[Source extract]

Very few of the sentences with "maybe" in them are actually MAYBE's. There were no MAYBE's in the first 25 conversations. Here are two examples:
sv A.39 utt1: #A shotgun hurts worse # than a pistol does. / am B.40 utt1: {F Uh, } yeah. / " B.40 utt2: I suppose. / sd B.40 utt3: I never got shot with either one. / _________________ sd A.105 utt1: My husband feels that they'll come and collect everybody's guns. / b B.106 utt1: Yeah. / am B.106 utt2: I guess that could happen. / _________________ sd B.145 utt2: {C so } I can't complain too much. / b A.146 utt1: Yeah, / am A.146 utt2: I guess so. / am A.146 utt3: I don't know. / __________________ sv B.2 utt3: {F Uh, } {C but } I suspect [ it, + it ] very much depends upon the job. / b A.3 utt1: Huh-uh. / am B.4 utt1: Maybe. / sv B.4 utt2: There are some jobs where I guess it doesn't really, /
DAMSL | SWBD |
---|---|
Understanding | |
Signal-non-understanding | br, br^m |
Signal-understanding | |
Acknowledge | b,bh |
Acknowledge-answer | bk |
Repeat-phrase | ^m |
Completion | ^2 |
Summarize/reformulate | bf |
Appreciation | ba |
Sympathy | by |
Downplayer | bd |
Correct-misspeaking | bc |
This class includes what markers of understanding at various levels, including what Yngve (1970) called "backchannels", ("continuers" or "assessments" in the CA literature), as well as markers of misunderstanding like requests for repeat and corrections of misspeaking ("next-turn-repair-initiators"), and others. See Schegloff (1982) and Jefferson (1984) for surveys of some of these.

[/Source extract]
[Study material]

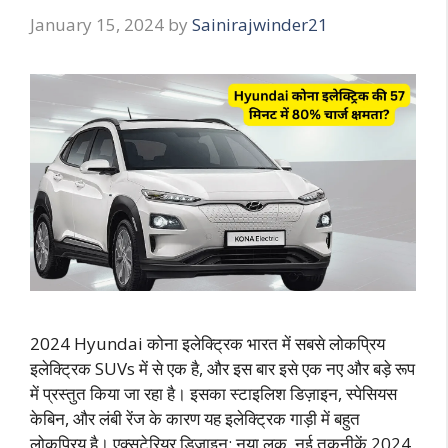
January 15, 2024
by
Sainirajwinder21
2024 Hyundai कोना इलेक्ट्रिक भारत में सबसे लोकप्रिय
इलेक्ट्रिक SUVs में से एक है, और इस बार इसे एक नए और बड़े रूप
में प्रस्तुत किया जा रहा है। इसका स्टाइलिश डिज़ाइन, स्पेसियस
केबिन, और लंबी रेंज के कारण यह इलेक्ट्रिक गाड़ी में बहुत
लोकप्रिय है। एक्सटेरियर डिज़ाइन: नया लुक, नई तकनीकें 2024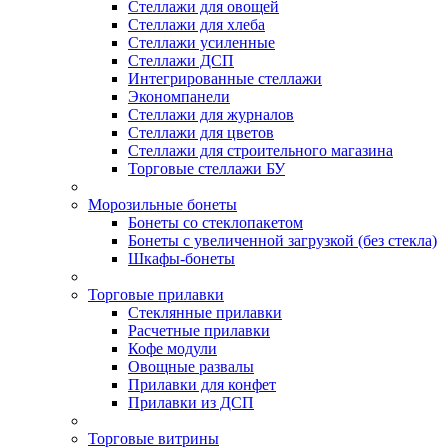
Стеллажи для овощей
Стеллажи для хлеба
Стеллажи усиленные
Стеллажи ДСП
Интегрированные стеллажи
Экономпанели
Стеллажи для журналов
Стеллажи для цветов
Стеллажи для строительного магазина
Торговые стеллажи БУ
Морозильные бонеты
Бонеты со стеклопакетом
Бонеты с увеличенной загрузкой (без стекла)
Шкафы-бонеты
Торговые прилавки
Стеклянные прилавки
Расчетные прилавки
Кофе модули
Овощные развалы
Прилавки для конфет
Прилавки из ДСП
Торговые витрины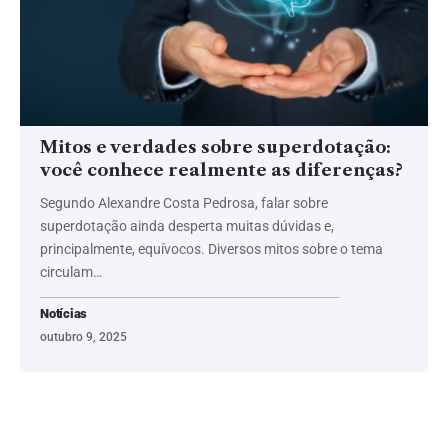
Mitos e verdades sobre superdotação:
você conhece realmente as diferenças?
Segundo Alexandre Costa Pedrosa, falar sobre
superdotação ainda desperta muitas dúvidas e,
principalmente, equívocos. Diversos mitos sobre o tema
circulam…
Notícias
outubro 9, 2025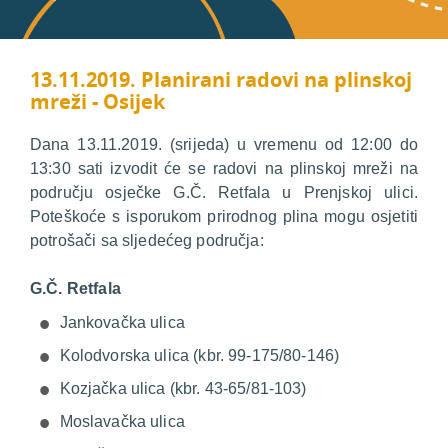
13.11.2019. Planirani radovi na plinskoj
mreži - Osijek
Dana 13.11.2019. (srijeda) u vremenu od 12:00 do
13:30 sati izvodit će se radovi na plinskoj mreži na
području osječke G.Č. Retfala u Prenjskoj ulici.
Poteškoće s isporukom prirodnog plina mogu osjetiti
potrošači sa sljedećeg područja:
G.Č. Retfala
Jankovačka ulica
Kolodvorska ulica (kbr. 99-175/80-146)
Kozjačka ulica (kbr. 43-65/81-103)
Moslavačka ulica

[/Study material]

● **Exercise tasks**
A) In the dialogue-act tagging excerpt, which SWBD tag corresponds to the DAMSL category "Appreciation"?
B) Continue the dialogue-act tagging excerpt from the point where it stops.

● **Per-task outputs**
A) ba

B)
*Mapping to DAMSL heuristic*: All br's are also ACTION-DIRECTIVE.
br B74 utt1: Invisible what? /
Another example:
qy^d A.64 utt2: you must be a T I employee. / br^m B.65 utt1: You must be what? /
SWBD-DAMSL has more sub-types of these than SWBD because they account for 25% of our utterances.
Your basic 'b' is what is usually referred to in the CA literature as a "continuer". Of the approximately 300 types (35,827 tokens) of pure b the most common ones are the following:
38% uh-huh 34% yeah 9% right 3% oh 2% yes 2% okay 2% oh yeah 1% huh 1% sure 1% um 1% huh-uh 1% uh [Less than half a percent each:] really no oh uh-huh oh okay oh really yep i see well yeah all right oh i see -- yeah oh yes uh yeah yeah -- um yeah you know so yeah um uh-huh ooh oh no hm oh sure that's right
Our various experiments on marking "incipient speakership", i.e. the "yeah" that people use to mark the fact that they are about to speak, have not worked well. So for now, mark those "yeah"s with the default backchannel marker ("b").
+* A.21 utt1: {F uh, } {D you know, } I don't really ] feel as though I've a gotten sufficient, {F uh, } {D you know, } dose of news that way. / *[[needs --]] b B.22 utt1: Yeah. / sd B.22 utt2: A lot of my information comes from several sources. / sd* B.22 utt3: Probably pretty high up on the list is National Public Radio. *[[needs --]]
"bh" is a continuer which takes the form of a question. (We are marking these distinctly because we suspect that they will mess up the prosodic utterance detector if they are just thrown in with the "b"s, since they have question intonation.)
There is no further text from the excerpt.